Written and incubated at New York City’s LAByrinth Theater Company,
Jack Goes Boating marks a triumph for Glaudini, who has an
incredible ear for dialogue and a good sense of how modern people
interact with one another. Under Joy Carlin’s direction, the play
resembles a sitcom, with quick cuts and shifts-of-location that mirror
the fast-paced dialogue. Scenes tend to fade out rather than culminate
— at points, you can almost hear that Seinfeld bass line.
Equally important are all the signifiers of modern apartment life in
New York City: Lucy (played by the infectious Amanda Duarte) takes
pride both in the purity of her coffee (Kona or Sumatra) and the
potency of her weed (purple haze). Clyde (Gabriel Marin), who works
with Jack at the limo service, has a side gig teaching tai chi swimming
lessons (which seem a little more like kickboxing once he starts
barking commands). They answer the door with a rousing “Yo!” They waste
money on high-grade cocaine. They’ll stand side by side but seem
oblivious of each other, both absorbed in their own separate cell phone
conversations. They’re the dysfunctional New York couple whose foibles
get amplified by fast-paced city life and bad-economy blues.

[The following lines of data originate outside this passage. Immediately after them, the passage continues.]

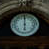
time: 6:00
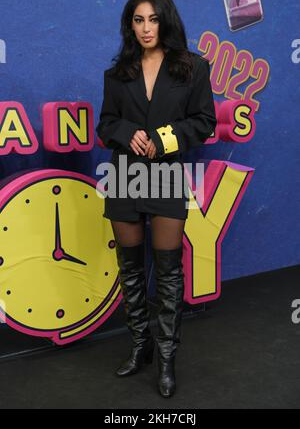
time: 4:00
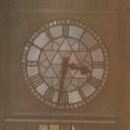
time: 3:32
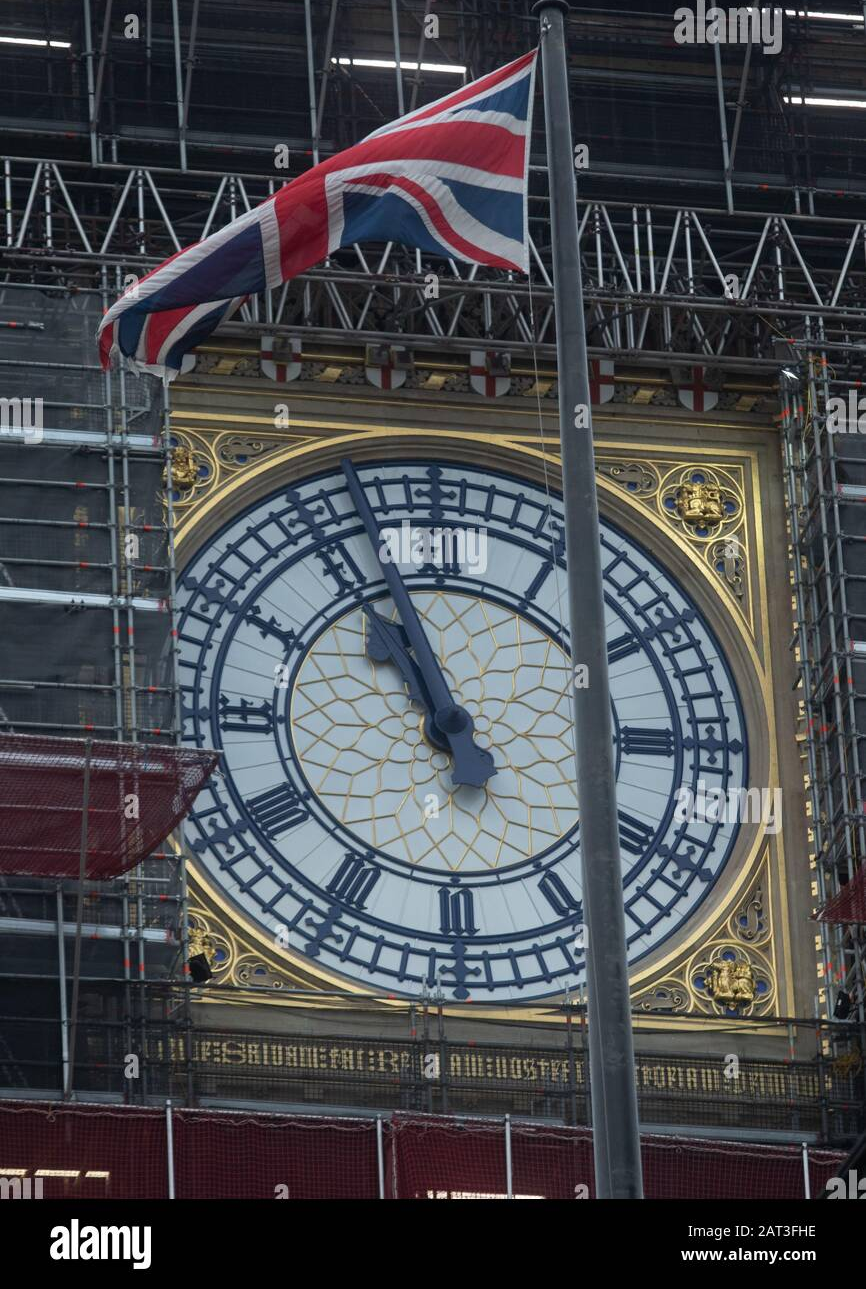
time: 10:56
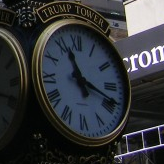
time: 11:18
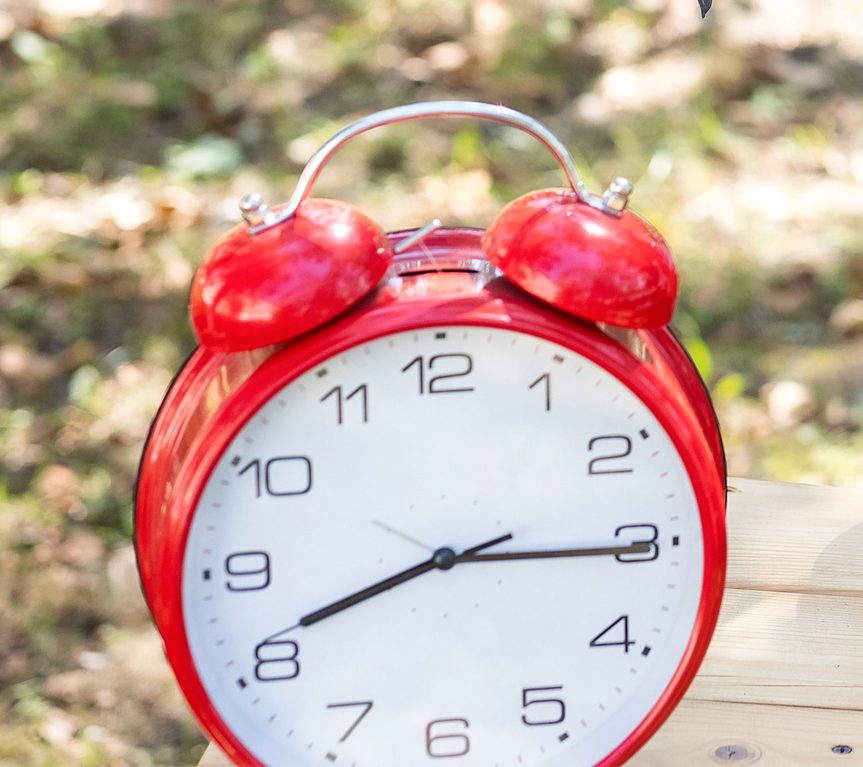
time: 8:15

Into this world walks local actor Danny Wolohan, perfectly cast as
the protagonist Jack. He’s the one guy pathetic enough to make Clyde
and Lucy feel secure in their relationship. He takes swim lessons from
Clyde, looking soft and lumpy next to his coach’s perfectly chiseled
pectoral muscles. He grills Lucy for romantic advice. He sets off
looking for “a positive vibe,” and finds Connie (Beth Wilmurt), a slip
of a girl who works with Lucy at a funeral home, selling bereavement
seminars via phone. (She can’t close a sale.) Connie seems like the
perfect counterpart for Jack. She’s a sweet, fidgety girl who, like
Jack, needs her foot surgically removed from her mouth. Connie is
convinced that every man in New York is out to molest her, from her
boss at the funeral home to the guy who broke her nose on the subway to
the nurse who helped treat her broken nose in the hospital. She’s a mix
of Rebecca of Sunnybrook Farm and the Suzanne Somers character
from Three’s Company — a well-intentioned, ditsy blond
with a lot of bucolic sex fantasies (most begin in a rowboat and end in
the grass). Connie claims she’s not ready “for penis penetration,” but
that it’s okay for Jack to jack her off. Thus, it seems hopeless that
the two of them will ever consummate their romance. Jack’s willing to
give it a go.

Thus begins Jack’s endlessly deflected fantasy of going boating, a
concept so foreign that he over-enunciates the “t” in “boating” when he
talks about it (“Boh-ting“). Under Clyde and Lucy’s tutelage, he
learns how to cook gourmet food, how to “thrust” (in the pool, that
is), and how to philosophize about relationships (in Lucy’s words,
“Learn about shit you don’t like, and live with it”). Much of the play
goes toward the education of Jack, who serves as a sounding board for
Clyde and Lucy to complain about their own marital problems. Meanwhile,
he earnestly tries to be a better person, practicing his arm-thrusts
and reciting recipes while he hits the bong, in what might be the most
poignant moment of the play.

From the moment Jack arrives at Clyde and Lucy’s apartment for
what’s supposed to be his big dinner date, you sense disaster in the
air. Jack has paired a tattersall shirt and tie-dyed tie. He’s doing a
compulsive throat-clearing thing. Clyde and Lucy are snarling at each
other. Once Connie enters the room, the stage is set for spontaneous
combustion. Finally, we get to see the four characters all locked in
with one another, clashing personalities and quipping through
Glaudini’s script. It’s the setup for a perfect climax, in which all
the character relationships are put to a test. Amazingly, Jack comes
out of it having learned something.

Everything in this production seems true-to-life, from the cell
phones to the chic outfits (credit goes to costume designer Cathleen
Edwards) to the colloquial dialogue. But the real star is Wolohan, who
hews to the Freaks and Geeks school of acting with his loveable
sap of a character. Throughout the play, Jack drifts about trying to
find love and be a better person, or at least get a positive vibe. He
turns a whip-smart, high-velocity play into a sweet, traditional
comedy, and shows that it is indeed possible to find romance — to
go boating, as it were — in a contemporary world.